WHAT I SAY: The man with the cows?
WHAT SHE SAYS: Yes, you know, old Greg Springer, wears overalls all the time with the straps down and his gut pouring out.
WHAT I SAY: Ah, yes, old Greg Springer.
WHAT SHE SAYS: Now there’s some guy I wouldn’t trust as far as I could thr
ow him. And what he’s done to those cows, letting them stand up to their necks in their own shit every day. I think that’s criminal. He’s a criminal, she says.
WHAT I DO ON DRIVE HOME: Realize that in order to spell “Springer” out of grated orange peel I need an s, but that maybe the recipe I was given for scones was really asking for “grated orange peels.”
WHAT I NOTICE WHEN I DRIVE HOME: That I have not seen the spacecraft in days and that I will never know now who shot my son if I cannot ask the pilot in the spacecraft if he saw anything.
WHAT I DIG THROUGH THE JUNK DRAWER FOR IN THE KITCHEN: The scone recipe, to check and see if it really asks for “grated orange peels.” I find the rabies tags for Nelly and Bruce, I find a magnifying glass (which I think might come in handy and slip it into my pocket even though it’s a kid’s cheapo magnifying glass, the quality no better than a cereal box trinket).

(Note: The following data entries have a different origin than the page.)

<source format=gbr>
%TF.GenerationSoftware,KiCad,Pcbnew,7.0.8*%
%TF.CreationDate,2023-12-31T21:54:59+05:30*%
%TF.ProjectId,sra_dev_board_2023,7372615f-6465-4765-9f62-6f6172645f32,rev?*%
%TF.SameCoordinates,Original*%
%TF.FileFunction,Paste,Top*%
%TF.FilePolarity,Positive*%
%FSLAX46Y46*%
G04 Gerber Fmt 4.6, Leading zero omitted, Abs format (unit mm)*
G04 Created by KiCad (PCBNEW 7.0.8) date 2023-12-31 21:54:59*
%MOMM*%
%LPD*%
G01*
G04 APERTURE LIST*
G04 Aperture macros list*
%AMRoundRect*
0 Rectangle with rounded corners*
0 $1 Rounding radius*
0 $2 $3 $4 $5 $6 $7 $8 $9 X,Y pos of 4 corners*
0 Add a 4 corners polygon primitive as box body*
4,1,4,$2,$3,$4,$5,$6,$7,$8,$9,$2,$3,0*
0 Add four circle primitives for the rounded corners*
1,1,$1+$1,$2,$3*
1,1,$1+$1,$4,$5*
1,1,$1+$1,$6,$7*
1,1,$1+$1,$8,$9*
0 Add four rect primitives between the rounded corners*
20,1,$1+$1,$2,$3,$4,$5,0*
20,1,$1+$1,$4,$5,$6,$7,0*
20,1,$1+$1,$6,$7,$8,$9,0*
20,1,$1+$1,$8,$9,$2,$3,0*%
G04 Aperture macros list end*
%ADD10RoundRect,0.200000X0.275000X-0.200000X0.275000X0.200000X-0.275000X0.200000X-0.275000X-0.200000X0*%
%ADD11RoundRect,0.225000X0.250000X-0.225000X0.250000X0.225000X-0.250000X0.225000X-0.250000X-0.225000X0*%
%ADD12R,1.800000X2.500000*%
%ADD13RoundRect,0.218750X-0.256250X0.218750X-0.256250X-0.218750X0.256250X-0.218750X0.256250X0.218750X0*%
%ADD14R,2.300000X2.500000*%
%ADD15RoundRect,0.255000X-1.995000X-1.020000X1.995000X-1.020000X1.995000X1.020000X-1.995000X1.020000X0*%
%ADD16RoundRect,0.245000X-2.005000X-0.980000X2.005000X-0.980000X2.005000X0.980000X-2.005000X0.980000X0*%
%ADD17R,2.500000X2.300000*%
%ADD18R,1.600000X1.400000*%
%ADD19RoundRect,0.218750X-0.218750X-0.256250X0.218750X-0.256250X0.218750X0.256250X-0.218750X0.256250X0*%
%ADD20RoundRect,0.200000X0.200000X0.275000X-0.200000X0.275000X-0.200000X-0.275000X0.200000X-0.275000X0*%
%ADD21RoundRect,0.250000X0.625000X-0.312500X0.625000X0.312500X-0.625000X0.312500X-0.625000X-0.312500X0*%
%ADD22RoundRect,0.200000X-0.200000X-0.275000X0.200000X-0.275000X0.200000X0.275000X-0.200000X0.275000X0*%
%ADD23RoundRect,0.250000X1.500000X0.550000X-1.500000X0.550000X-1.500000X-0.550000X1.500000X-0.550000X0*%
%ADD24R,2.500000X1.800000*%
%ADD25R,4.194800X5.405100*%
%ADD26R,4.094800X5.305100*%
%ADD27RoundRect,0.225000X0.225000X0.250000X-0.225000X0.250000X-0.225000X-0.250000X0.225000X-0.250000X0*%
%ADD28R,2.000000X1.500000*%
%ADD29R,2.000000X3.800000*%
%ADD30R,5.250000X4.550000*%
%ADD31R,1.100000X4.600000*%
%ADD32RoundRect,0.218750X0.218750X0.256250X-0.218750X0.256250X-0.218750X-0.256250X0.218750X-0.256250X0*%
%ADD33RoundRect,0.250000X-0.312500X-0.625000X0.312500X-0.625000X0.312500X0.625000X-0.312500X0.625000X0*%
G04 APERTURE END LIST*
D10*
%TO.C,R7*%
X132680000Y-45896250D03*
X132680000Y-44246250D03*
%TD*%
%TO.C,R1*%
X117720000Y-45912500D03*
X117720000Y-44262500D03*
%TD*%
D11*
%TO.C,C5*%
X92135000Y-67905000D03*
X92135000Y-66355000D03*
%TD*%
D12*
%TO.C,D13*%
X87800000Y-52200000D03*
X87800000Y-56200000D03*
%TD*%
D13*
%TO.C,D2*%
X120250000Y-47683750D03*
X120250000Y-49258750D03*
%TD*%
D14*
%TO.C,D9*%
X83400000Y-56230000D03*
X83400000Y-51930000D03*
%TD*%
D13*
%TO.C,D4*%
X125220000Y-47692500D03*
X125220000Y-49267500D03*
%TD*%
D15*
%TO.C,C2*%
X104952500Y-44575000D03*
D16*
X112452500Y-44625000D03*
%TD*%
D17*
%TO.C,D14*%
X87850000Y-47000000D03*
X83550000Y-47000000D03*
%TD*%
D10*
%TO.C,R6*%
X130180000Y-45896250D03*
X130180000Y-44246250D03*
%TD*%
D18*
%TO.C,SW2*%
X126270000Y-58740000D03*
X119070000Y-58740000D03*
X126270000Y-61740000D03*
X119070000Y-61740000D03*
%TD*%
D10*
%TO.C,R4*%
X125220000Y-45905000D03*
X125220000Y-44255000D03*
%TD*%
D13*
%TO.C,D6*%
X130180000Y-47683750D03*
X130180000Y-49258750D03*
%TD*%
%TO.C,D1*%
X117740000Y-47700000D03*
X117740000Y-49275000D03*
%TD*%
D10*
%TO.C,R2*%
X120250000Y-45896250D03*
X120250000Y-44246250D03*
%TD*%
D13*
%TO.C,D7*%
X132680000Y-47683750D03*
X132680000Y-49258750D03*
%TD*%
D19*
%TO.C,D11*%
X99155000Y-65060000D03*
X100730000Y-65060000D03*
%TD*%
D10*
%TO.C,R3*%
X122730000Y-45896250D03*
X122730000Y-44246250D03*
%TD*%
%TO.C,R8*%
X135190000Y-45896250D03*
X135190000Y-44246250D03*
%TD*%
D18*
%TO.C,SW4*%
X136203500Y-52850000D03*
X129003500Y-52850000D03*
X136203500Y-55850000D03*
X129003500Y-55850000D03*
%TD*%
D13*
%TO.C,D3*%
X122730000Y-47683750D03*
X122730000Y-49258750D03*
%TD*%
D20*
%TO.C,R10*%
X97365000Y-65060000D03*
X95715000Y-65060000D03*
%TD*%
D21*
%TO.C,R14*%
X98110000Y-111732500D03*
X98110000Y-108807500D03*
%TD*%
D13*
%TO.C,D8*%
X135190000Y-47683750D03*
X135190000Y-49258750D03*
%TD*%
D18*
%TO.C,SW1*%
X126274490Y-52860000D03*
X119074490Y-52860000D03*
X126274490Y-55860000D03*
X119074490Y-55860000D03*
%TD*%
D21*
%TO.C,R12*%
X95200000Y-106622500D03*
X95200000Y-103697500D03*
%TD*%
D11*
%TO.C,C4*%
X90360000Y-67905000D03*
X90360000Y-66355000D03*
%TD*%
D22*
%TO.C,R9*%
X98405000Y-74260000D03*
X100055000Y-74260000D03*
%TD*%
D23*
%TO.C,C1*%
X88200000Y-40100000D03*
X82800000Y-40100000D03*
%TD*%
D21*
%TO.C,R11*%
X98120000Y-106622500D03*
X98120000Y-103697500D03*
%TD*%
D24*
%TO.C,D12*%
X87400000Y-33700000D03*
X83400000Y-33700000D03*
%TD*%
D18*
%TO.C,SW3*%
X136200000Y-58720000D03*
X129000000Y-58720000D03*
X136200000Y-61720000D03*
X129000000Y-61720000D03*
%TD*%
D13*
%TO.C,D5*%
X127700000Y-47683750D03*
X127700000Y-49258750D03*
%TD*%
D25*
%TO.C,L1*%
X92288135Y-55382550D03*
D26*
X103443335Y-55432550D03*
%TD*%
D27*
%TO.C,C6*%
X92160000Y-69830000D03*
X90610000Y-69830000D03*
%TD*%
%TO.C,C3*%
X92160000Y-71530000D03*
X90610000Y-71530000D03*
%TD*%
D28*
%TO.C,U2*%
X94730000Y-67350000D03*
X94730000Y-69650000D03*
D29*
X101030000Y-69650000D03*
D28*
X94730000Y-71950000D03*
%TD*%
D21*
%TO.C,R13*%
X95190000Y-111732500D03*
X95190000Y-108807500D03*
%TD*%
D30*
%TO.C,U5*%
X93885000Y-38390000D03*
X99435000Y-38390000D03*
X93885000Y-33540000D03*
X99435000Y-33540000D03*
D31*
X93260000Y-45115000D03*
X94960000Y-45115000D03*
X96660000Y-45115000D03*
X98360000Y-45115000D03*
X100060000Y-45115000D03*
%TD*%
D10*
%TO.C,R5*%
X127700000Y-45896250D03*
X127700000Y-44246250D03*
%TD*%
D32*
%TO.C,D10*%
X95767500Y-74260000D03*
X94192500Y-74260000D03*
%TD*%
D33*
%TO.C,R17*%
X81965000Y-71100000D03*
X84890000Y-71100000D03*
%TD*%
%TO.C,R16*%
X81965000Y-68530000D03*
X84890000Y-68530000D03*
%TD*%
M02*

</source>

I find wildflower seeds whose envelope is torn and the seeds litter the bottom of the drawer, I find a dried-up glue stick and a turkey call and an owl call, I find receipts for dental work done years ago, but I do not find the scone recipe.

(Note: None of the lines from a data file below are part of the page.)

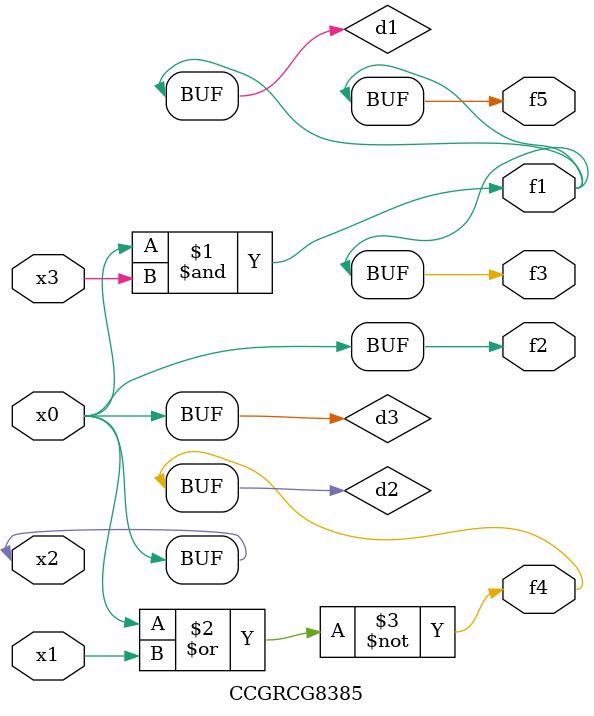
<source format=v>
module CCGRCG8385(
	input x0, x1, x2, x3,
	output f1, f2, f3, f4, f5
);

	wire d1, d2, d3;

	and (d1, x2, x3);
	nor (d2, x0, x1);
	buf (d3, x0, x2);
	assign f1 = d1;
	assign f2 = d3;
	assign f3 = d1;
	assign f4 = d2;
	assign f5 = d1;
endmodule

</source>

WHAT I AM BEGINNING TO THINK: That my son will never awaken, even though his score on his Glasgow coma scale was a 14, even though his SPECT scan showed normal cerebral blood flow, even though his foot, according to the day nurse, has moved now and then, approximately a millimeter to the right, and another millimeter to the left. I look up while driving home on our driveway at night. I’m looking up the whole time, seeing if I can see it, and then because I’m not paying attention, I drive off the driveway and partly down the side of the road.
WHAT THE WIFE SAYS IN THE MORNING: Some drunk kids from town must have driven down our driveway last night and gone off the road.
WHAT SARAH SAYS: Oh, those must be the same kids who changed the sign to COME TO THE FALL BOOB FEST.
CALL: A cow with milk fever, down and doesn’t want to get up.